In the diagram below, you'll see that Kibana sits on top of ElasticSearch to do all it's magic. You then see that the Gateway leverages two agents ( referred to as 'beats' in the Elastic world ) to ship data from the Gateway into either Logstash (which then sends to ES ) or ElasticSearch Directly.
This beat concept is actually an open sourced platform that enables developers to get data into ElasticSearch or Logstash easily.
Beats is the platform for building lightweight, open source data shippers for many types of data you want to enrich with Logstash, search and analyze in Elasticsearch, and visualize in Kibana. Whether you’re interested in log files, infrastructure metrics, or network packets, Beats serves as the foundation for keeping a beat on your data.
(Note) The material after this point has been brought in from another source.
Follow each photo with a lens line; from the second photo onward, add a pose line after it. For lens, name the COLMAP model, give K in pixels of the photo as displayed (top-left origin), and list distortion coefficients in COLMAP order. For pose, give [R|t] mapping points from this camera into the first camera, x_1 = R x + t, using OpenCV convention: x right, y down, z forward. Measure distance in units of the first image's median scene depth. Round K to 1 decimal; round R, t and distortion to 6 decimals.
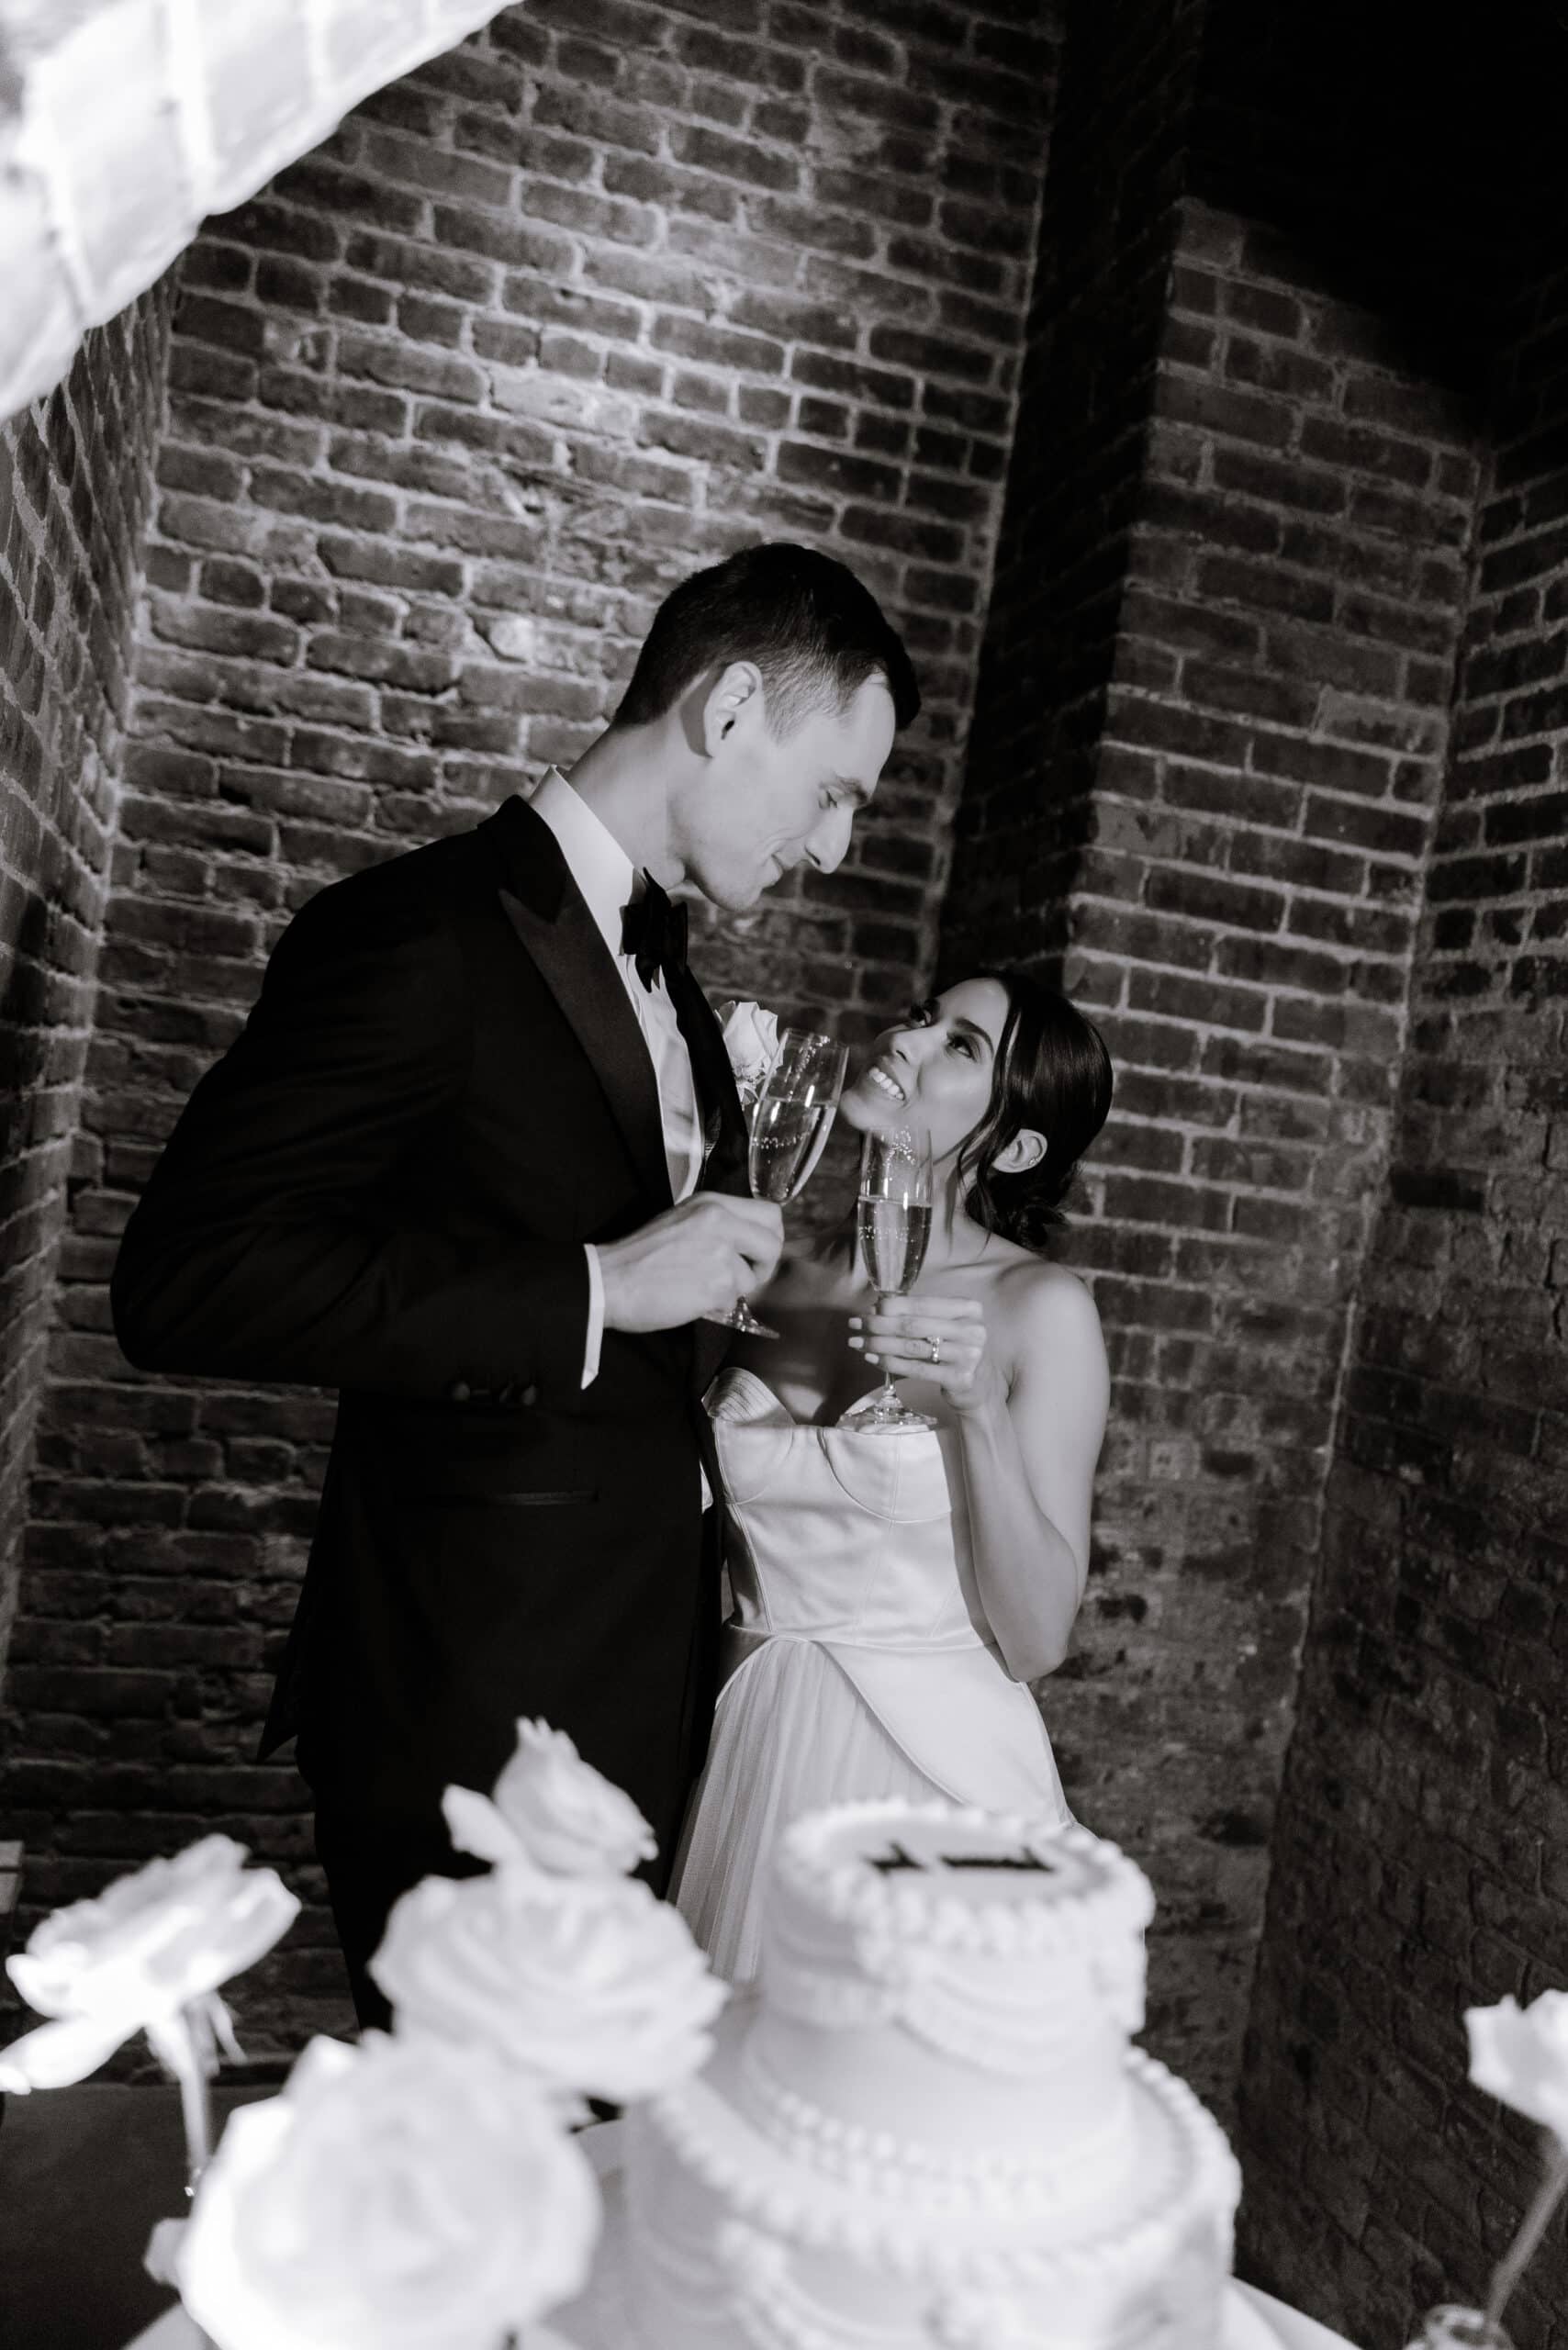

These guys are super simple to configure as well, in my case, i just pulled down the .rpm, installed it, modified the default config file to point to our Logstash/ES endpoint, and fired it up. It had a nice elegant feel to it ( once i figured out my typo after about an hour of troubleshooting - ** FYI - YAML doesn't like tabs )
In our situation, we are looking at using 'Filebeat' and 'Metricbeat'.
Filebeat is a log forwarder and is replacing the previous 'Logstash-Forwarder' that was out in previous versions. This beat allows us to point to a file and say, forward these to this location or grab these files and inject them directly into ElasticSearch. There are several other features, that it has as well, but for simplicity purposes, i'll let you check those out, but at a high level, it's the agent used to get this log event from point A to point B.
Now, you may be asking, "Why use Logstash at all, if we can just forward our logs onto ElasticSearch Directly?".
Well, 'EK' doesn't sound as cool as 'ELK', or in this case, 'MFEK'.
Outside of that, there is a real reason why we need Logstash in this specific scenario. When forwarding log files directly into ES, we don't have the ability to index our custom fields that exist within our log messages( using Filebeat ), so we lose a lot of valuable insight into those messages ( or in our case, Transactions ). What Logstash enables us to do, is when it receives a message(log), it parses that log and can index our custom fields before injecting it into ES, which allows us to query based on those custom fields.... It's a little complex, but makes sense if you think about it.
"Now how can Metricbeat talk directly to ES, but Filebeat can't?"
MetricBeat is a really cool agent(beat), that scrapes data from the OS and ships them to ES, to be queried later. It gives us system load, filesystem utilization, memory usage, Process information, and other goodies on the server. Its really cool how much info you get from this little guy. From personal experience, writing the script that scrapes this info can be kind of tough, so finding this guy was a real treat . Now since this data is static ( the fields and field types are static ), then the beat knows how to index this data for ES, so we could skip Logstash in this scenario, but if you wish to do more magic, then feel free to ship this data to LS as well, but in our case, we plan to ship this directly to ES.
So now, we have our mf-ELK stack.
Kibana is the GUI i referenced earlier. It can create nice looking dashboards like so. It uses a combination of the 'Lucene Query Language' and some cool 'Visualization Building' features to build out nice looking dashboards. This guy allows us to drag our 'panels/visualizations' around to really customize it exactly how we want. It's pretty nice and here recently, they 'FINALLY' introduced a 'Dark Theme', which is much nicer to the eyes in my opinion.